Given data –
============
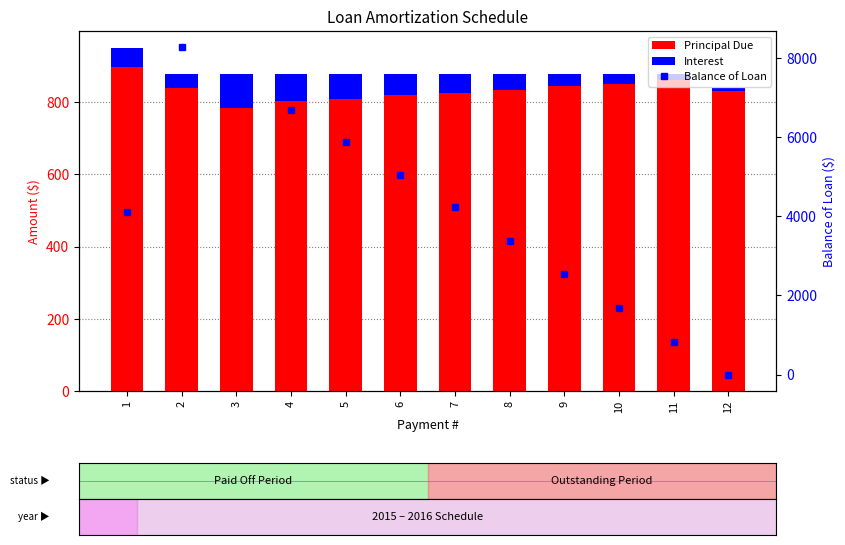

How many data points does each series have?

12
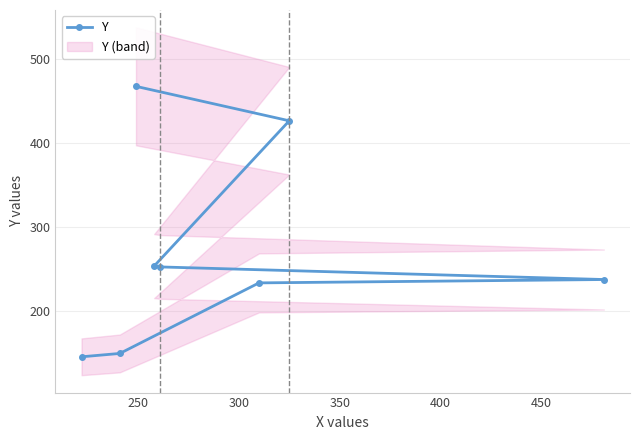

True or false: there are more than 2 points higher than both neighbors.

False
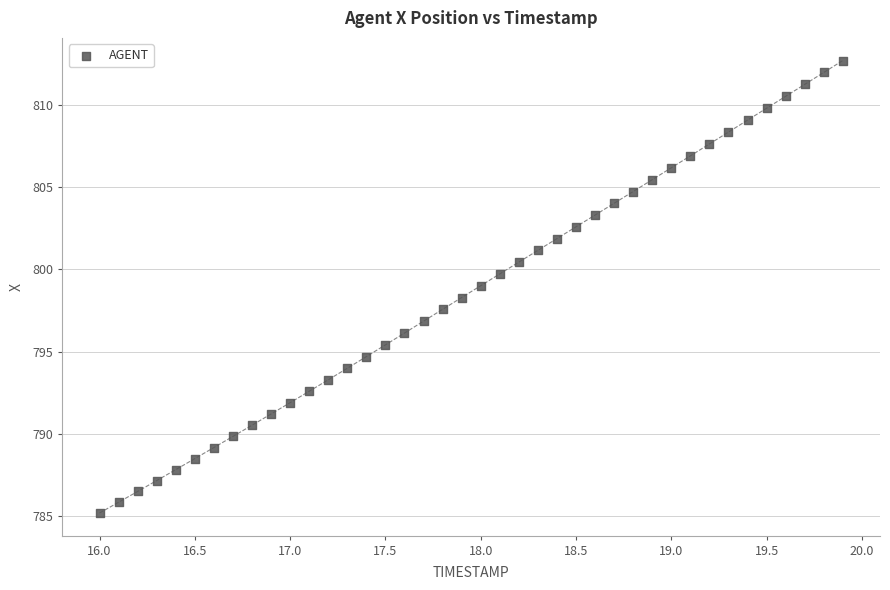

What is the range of Y values (max minus min)?

27.5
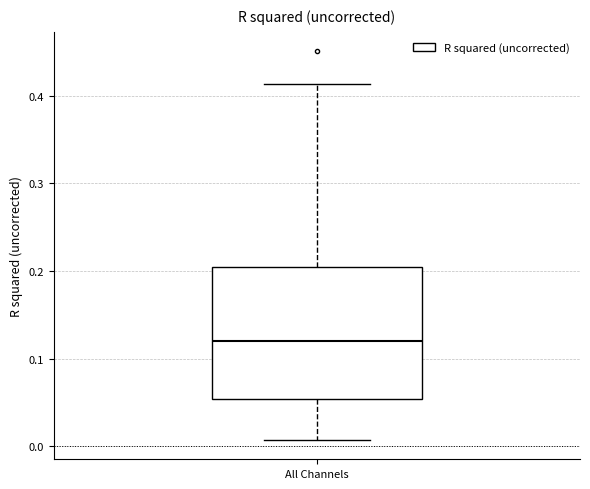

Where is the upper edge of the box for All Channels on the y-axis? The values are not printed on the chart, so give them approximately, as read against the axis.

0.21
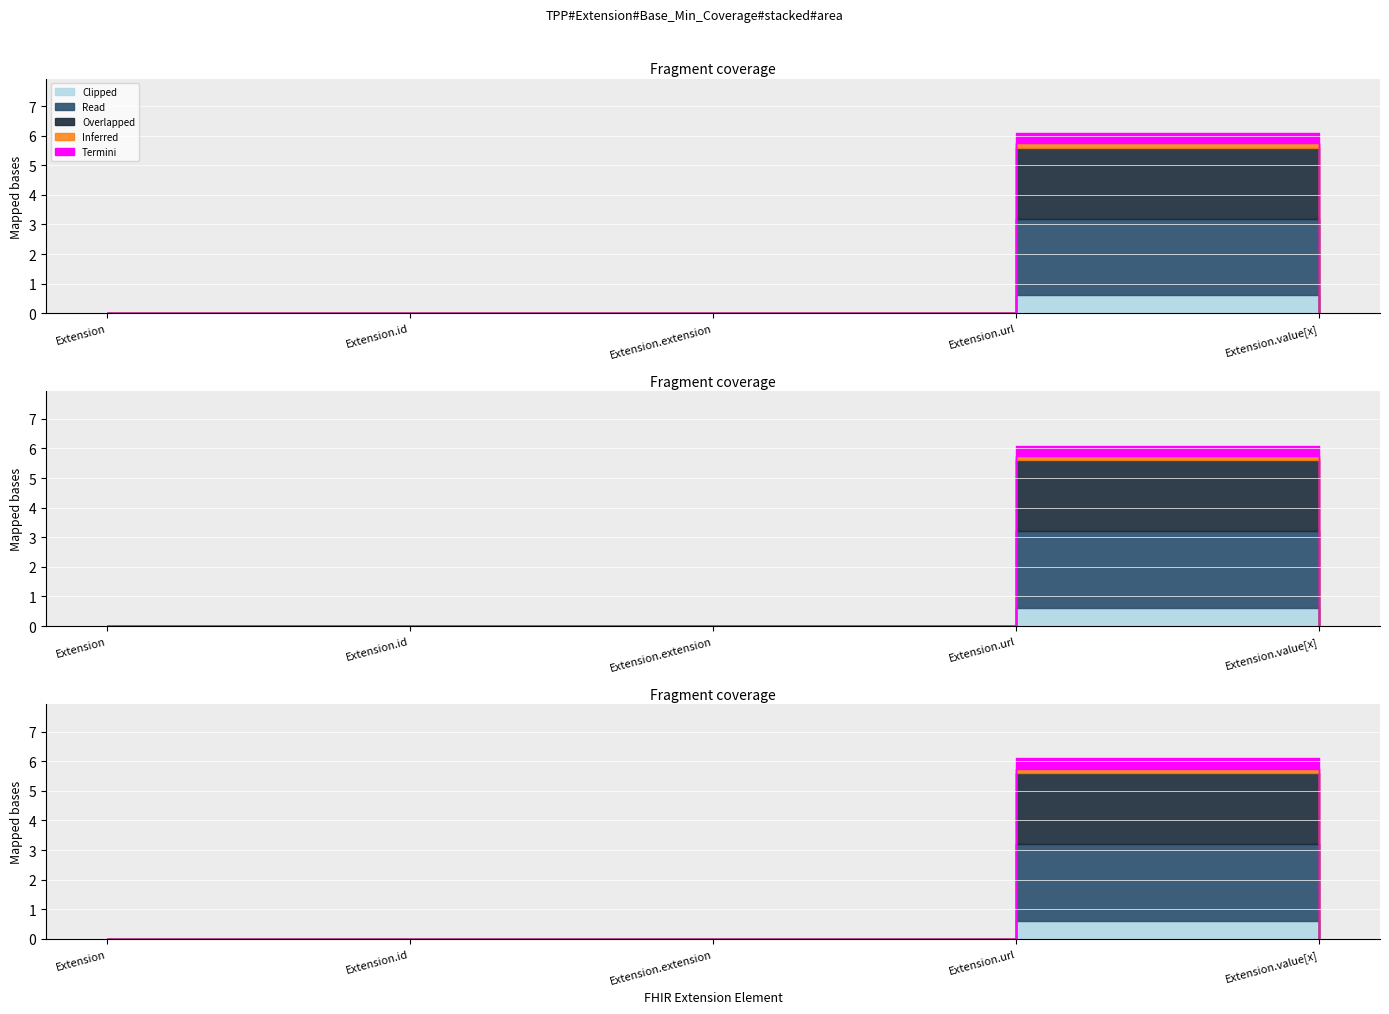

True or false: Min and Base Min cross at least once.

False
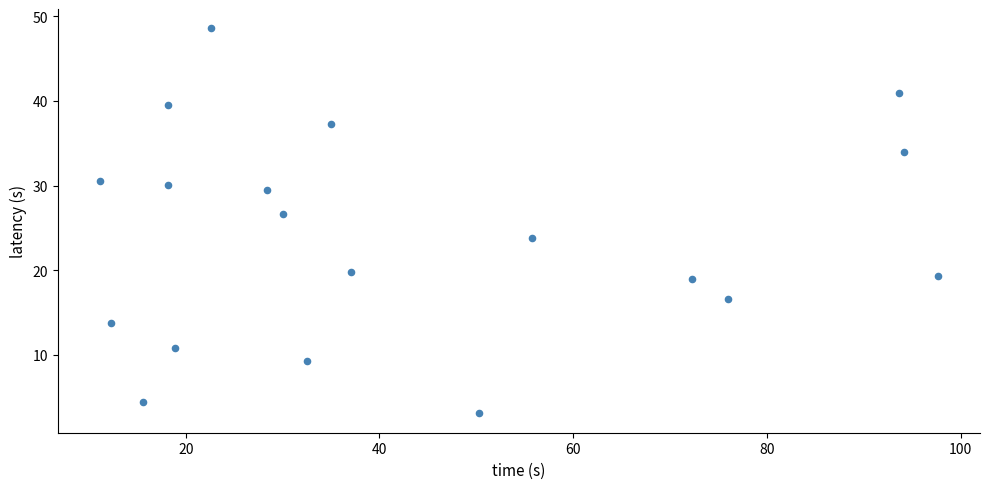

What is the range of X values (max minus min)?

86.5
============
Assignment –
Rewrite all the records above with "range" replaced by "span" and everything else unchanged. Leave the pictures out.

Response to this exercise –
How many data points does each series have?

12

True or false: there are more than 2 points higher than both neighbors.

False

What is the span of Y values (max minus min)?

27.5

Where is the upper edge of the box for All Channels on the y-axis? The values are not printed on the chart, so give them approximately, as read against the axis.

0.21

True or false: Min and Base Min cross at least once.

False

What is the span of X values (max minus min)?

86.5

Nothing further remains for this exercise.